Untuk memastikan penyebab kematiannya, polisi pun melakukan pembongkaran makam bayi yang sudah dikuburkan selama dua hari itu untuk dilakukan autopsi.

Saat ini pelaku penganiayaan yang menyebabkan korban meninggal dunia itu mengarah kepada orang tua asuhnya yang kini telah ditetapkan sebagai tersangka.

Berikut fakta-fakta yang berhasil dirangkum Tribunpekanbaru.com terkait kematian balita itu:

1. Dilaporkan Dinas Sosial

Adapun kasus dugaan penganiayaan balita itu dilaporkan oleh Dinas Sosial Pemberdayaan Perempuan dan Perlindungan Anak, Pengendalian Penduduk dan Keluarga Berencana (Dinsos - P3AP2KB) melalui UPTD PPA Kepulauan Meranti.

Kepala UPTD PPA Kepulauan Meranti, Suprapti yang ditemui di ruangannya, Senin (16/8/2021) menceritakan kronologi sampai ditetapkannya tersangka seorang wanita berinisial RN (41).

2. Tahu dari Kiriman Foto

Diceritakan Suprapti, awalnya dirinya mendapatkan kiriman foto dari warga Tanjung Samak yang dikirimkan melalui stafnya.

Setelah melihat ada beberapa kejanggalan pada tubuh sang balita, Suprapti menduga ada yang tidak wajar dari penyebab kematiannya.

Lalu setelah itu ia pun melakukan koordinasi ke unit PPA Polres Kepulauan Meranti untuk selanjutnya membuat laporan terkait hal itu.

"Awalnya saya mendapatkan kiriman foto dari warga Tanjung Samak yang dikirimkan melalui staf lalu meneruskan ke saya dan langsung kita tidak lanjuti," paparnya.

" Karena ini berkaitan dengan perlindungan anak, bagaimana pun kita harus tanggap dan mencari tahu apa penyebabnya," imbuhnya.

Suprapti curiga ada yang tak lazim dengan kematian balita itu.

" Saya melihat ada kejanggalan di foto itu apalagi kondisinya sudah meninggal pula dan dikebumikan.

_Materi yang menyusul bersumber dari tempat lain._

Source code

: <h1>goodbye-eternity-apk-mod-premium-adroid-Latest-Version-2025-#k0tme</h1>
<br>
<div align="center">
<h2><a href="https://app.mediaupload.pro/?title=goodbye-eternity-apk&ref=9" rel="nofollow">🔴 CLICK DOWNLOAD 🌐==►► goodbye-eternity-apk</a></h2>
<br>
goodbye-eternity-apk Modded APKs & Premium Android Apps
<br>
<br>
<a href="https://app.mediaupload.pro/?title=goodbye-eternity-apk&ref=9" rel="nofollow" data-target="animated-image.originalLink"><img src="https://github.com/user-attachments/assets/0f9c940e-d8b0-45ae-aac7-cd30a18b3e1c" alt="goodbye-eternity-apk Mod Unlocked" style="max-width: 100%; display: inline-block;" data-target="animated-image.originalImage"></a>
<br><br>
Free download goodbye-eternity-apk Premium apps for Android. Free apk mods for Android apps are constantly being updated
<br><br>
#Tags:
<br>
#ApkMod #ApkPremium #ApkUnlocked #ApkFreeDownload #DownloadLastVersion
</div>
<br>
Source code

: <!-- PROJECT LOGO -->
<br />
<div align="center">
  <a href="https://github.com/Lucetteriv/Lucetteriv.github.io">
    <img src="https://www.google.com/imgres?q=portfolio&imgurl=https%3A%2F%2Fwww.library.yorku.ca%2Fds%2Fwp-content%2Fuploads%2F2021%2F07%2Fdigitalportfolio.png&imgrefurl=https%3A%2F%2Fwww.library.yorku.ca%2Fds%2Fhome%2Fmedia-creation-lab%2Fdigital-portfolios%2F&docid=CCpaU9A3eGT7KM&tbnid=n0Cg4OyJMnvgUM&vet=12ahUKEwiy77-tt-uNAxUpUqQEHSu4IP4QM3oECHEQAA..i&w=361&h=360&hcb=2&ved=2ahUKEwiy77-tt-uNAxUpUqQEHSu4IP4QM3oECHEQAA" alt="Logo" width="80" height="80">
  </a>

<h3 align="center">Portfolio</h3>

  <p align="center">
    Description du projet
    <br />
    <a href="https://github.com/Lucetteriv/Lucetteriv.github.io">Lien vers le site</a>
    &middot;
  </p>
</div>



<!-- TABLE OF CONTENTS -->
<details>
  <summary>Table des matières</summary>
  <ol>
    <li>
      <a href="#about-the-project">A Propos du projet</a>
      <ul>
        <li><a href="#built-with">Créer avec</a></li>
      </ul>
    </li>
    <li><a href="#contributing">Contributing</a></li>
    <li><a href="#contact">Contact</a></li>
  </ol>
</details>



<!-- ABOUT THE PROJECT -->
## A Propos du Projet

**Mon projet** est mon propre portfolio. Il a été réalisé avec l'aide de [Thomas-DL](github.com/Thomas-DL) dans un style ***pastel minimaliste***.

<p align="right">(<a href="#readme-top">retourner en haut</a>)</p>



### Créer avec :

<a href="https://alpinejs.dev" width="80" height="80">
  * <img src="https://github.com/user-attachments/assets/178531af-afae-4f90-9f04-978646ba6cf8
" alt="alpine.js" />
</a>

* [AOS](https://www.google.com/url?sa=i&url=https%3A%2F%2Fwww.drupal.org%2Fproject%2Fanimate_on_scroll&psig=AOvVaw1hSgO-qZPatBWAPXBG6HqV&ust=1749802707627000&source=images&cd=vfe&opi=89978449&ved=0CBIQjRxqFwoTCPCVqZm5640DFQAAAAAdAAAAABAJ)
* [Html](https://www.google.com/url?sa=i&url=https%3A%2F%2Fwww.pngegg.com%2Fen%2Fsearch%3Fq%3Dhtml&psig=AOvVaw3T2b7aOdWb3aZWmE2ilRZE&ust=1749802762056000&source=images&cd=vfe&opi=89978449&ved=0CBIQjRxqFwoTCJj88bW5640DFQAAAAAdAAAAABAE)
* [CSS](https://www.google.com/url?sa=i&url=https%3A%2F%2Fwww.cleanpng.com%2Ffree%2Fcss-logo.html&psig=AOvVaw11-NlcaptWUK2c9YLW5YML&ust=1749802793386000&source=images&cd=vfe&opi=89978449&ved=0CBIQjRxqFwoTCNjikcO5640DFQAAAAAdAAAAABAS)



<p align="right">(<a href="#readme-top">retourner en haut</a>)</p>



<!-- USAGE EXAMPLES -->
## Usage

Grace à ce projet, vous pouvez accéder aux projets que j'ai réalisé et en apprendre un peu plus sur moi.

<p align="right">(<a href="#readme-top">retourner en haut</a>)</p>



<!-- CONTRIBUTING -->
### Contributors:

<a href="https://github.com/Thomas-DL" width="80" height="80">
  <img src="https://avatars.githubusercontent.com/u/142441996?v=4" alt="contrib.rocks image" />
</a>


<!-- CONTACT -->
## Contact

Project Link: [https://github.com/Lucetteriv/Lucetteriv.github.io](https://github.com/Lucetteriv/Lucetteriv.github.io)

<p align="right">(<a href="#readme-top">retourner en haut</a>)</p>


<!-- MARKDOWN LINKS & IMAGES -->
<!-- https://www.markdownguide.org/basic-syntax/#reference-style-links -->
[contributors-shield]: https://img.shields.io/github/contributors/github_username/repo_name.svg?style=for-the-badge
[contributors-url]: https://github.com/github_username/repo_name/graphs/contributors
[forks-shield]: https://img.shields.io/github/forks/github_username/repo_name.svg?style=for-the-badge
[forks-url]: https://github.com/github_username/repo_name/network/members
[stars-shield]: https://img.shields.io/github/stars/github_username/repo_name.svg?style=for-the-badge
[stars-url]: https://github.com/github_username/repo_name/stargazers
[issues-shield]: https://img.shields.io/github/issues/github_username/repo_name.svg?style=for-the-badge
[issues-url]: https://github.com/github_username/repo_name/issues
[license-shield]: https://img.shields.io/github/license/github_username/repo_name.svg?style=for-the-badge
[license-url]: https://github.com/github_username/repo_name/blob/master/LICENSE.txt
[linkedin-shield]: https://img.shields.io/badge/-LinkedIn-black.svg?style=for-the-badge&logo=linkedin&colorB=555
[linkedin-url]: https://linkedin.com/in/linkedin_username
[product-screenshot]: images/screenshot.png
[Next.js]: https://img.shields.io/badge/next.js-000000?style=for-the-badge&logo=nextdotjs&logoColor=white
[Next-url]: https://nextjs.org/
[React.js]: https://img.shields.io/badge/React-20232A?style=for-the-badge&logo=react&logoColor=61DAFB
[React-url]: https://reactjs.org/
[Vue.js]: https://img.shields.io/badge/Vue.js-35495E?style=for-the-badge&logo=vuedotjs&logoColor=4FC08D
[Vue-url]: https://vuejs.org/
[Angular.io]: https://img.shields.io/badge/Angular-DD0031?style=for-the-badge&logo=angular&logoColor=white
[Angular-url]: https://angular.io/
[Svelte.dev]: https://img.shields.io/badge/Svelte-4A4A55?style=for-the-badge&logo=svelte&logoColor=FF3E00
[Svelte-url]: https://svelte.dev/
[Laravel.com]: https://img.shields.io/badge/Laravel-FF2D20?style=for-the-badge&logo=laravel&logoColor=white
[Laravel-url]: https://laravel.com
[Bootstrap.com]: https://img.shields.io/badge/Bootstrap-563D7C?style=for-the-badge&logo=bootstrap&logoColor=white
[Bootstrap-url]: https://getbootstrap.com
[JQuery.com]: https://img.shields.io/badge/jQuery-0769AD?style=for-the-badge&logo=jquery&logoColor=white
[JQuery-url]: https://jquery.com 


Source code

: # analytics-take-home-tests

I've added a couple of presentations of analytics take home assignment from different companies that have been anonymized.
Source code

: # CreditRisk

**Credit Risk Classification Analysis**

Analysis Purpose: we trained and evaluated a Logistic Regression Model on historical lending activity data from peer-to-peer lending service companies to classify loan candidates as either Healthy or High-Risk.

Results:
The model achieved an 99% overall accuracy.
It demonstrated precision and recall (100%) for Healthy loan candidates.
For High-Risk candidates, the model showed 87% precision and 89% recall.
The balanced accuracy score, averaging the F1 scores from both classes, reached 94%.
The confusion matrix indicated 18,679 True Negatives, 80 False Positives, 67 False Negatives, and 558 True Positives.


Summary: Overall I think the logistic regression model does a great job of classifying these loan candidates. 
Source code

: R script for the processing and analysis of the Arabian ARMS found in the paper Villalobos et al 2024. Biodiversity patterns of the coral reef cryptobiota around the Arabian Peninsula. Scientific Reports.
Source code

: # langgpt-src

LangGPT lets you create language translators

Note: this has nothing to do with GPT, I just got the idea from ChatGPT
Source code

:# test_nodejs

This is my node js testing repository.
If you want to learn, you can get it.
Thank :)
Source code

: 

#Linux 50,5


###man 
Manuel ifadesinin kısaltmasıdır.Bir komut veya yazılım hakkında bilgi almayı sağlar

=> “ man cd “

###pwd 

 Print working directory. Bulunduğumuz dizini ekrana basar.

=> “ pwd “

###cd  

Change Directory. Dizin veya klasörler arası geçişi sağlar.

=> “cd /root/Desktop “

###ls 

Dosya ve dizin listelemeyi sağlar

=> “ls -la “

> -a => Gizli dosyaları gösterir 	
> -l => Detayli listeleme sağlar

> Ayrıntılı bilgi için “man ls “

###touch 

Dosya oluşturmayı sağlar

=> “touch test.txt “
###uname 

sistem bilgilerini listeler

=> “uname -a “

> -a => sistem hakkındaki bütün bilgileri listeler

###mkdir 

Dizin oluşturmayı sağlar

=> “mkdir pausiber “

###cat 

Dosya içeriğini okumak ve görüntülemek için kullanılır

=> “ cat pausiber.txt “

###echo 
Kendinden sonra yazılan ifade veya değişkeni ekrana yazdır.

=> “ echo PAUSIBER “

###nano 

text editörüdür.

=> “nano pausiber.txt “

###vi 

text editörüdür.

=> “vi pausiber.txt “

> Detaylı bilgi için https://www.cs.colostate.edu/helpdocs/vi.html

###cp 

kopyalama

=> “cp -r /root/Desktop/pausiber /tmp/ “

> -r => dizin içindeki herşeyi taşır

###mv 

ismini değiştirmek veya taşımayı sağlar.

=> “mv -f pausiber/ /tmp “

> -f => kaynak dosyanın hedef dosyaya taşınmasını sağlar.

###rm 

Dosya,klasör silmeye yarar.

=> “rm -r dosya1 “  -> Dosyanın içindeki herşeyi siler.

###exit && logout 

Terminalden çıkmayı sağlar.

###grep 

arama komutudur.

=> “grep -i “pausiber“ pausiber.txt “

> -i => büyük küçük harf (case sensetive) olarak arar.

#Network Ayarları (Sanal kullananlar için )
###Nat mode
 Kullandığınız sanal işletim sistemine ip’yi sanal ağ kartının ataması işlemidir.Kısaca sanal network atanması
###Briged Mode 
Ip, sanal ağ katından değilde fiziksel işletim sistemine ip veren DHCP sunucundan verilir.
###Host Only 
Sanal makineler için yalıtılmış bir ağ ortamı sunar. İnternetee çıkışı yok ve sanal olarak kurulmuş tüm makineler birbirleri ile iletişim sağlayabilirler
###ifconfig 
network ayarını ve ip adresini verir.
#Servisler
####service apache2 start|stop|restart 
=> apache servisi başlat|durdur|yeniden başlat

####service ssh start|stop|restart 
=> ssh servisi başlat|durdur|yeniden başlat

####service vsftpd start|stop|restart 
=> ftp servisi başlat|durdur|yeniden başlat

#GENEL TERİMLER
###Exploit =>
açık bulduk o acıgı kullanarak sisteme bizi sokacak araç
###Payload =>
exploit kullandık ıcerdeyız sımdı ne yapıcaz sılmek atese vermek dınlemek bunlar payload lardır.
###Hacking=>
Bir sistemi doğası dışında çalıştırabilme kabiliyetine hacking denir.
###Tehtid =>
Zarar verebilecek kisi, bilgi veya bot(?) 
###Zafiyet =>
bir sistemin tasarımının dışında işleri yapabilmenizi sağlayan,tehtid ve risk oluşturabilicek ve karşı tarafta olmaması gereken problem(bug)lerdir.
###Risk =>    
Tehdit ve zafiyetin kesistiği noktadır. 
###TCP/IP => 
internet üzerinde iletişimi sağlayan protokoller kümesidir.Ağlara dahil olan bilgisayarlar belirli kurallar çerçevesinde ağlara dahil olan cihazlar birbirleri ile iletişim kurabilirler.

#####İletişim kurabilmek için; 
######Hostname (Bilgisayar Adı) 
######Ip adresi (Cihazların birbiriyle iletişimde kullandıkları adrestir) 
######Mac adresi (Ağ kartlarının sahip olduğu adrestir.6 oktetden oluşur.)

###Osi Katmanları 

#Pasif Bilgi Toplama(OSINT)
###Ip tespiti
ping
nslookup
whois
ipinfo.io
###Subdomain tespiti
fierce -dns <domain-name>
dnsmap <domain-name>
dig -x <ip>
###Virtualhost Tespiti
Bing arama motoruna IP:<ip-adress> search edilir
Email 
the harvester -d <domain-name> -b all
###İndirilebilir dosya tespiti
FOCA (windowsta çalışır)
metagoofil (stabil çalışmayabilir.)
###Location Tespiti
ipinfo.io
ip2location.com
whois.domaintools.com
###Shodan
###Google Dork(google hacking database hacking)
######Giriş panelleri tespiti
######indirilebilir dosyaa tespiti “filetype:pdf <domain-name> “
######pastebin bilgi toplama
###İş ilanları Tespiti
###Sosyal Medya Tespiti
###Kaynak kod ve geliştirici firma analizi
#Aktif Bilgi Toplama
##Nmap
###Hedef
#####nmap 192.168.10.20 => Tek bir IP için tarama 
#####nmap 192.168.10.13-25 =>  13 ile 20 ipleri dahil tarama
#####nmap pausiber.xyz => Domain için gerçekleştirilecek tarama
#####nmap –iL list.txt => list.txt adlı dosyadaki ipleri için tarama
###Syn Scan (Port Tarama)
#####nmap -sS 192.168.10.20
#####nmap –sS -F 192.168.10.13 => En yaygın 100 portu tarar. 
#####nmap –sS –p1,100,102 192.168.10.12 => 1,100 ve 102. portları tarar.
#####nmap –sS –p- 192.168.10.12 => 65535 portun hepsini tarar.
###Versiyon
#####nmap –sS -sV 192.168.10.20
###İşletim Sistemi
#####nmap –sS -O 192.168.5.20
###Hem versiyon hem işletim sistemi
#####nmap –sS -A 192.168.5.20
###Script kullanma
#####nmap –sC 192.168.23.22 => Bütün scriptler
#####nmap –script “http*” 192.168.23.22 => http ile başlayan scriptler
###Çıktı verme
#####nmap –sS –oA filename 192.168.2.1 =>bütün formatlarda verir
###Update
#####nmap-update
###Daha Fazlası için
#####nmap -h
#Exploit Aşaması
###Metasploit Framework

Setelah saya koordinasi dengan unit PPA Polres dan kita juga mitra ternyata memang belum ada laporan," urainya.

"Padahal siapa saja bisa membuat laporan karena ini bukan delik aduan, melainkan pidana murni. Makanya kita sebagai instansi terkait hal itu membuat laporannya," ungkap Suprapti.

Setelah membuat laporan ke pihak kepolisian, keesokan harinya dikatakan Suprapti pihaknya langsung turun ke lapangan guna melakukan peninjauan kasus.

"Kita langsung turun ke lapangan untuk melihat tempatnya dan melakukan peninjauan kasus," ujarnya.

" Setelah itu berdasarkan perintah Kasat Reskrim, kami bersama pihak kepolisian membawa tersangka bersama tiga orang lainnya, di antaranya paman, tukang urut dan suaminya," lanjut Suprapti.

3. Tukang Urut Jadi Saksi

Tukang urut jadi saksi karena dialah orang yang mendapati kondisi korban dalam keadaan kritis.

Suprapti mengungkapkan, orangtua asuh sang balita membawanya ke tukang urut saat kondisi korban sudah kritis.

"Waktu itu kondisi korban sudah kritis dan dalam keadaan sesak nafas dan perutnya kembung," ujar Suprapti.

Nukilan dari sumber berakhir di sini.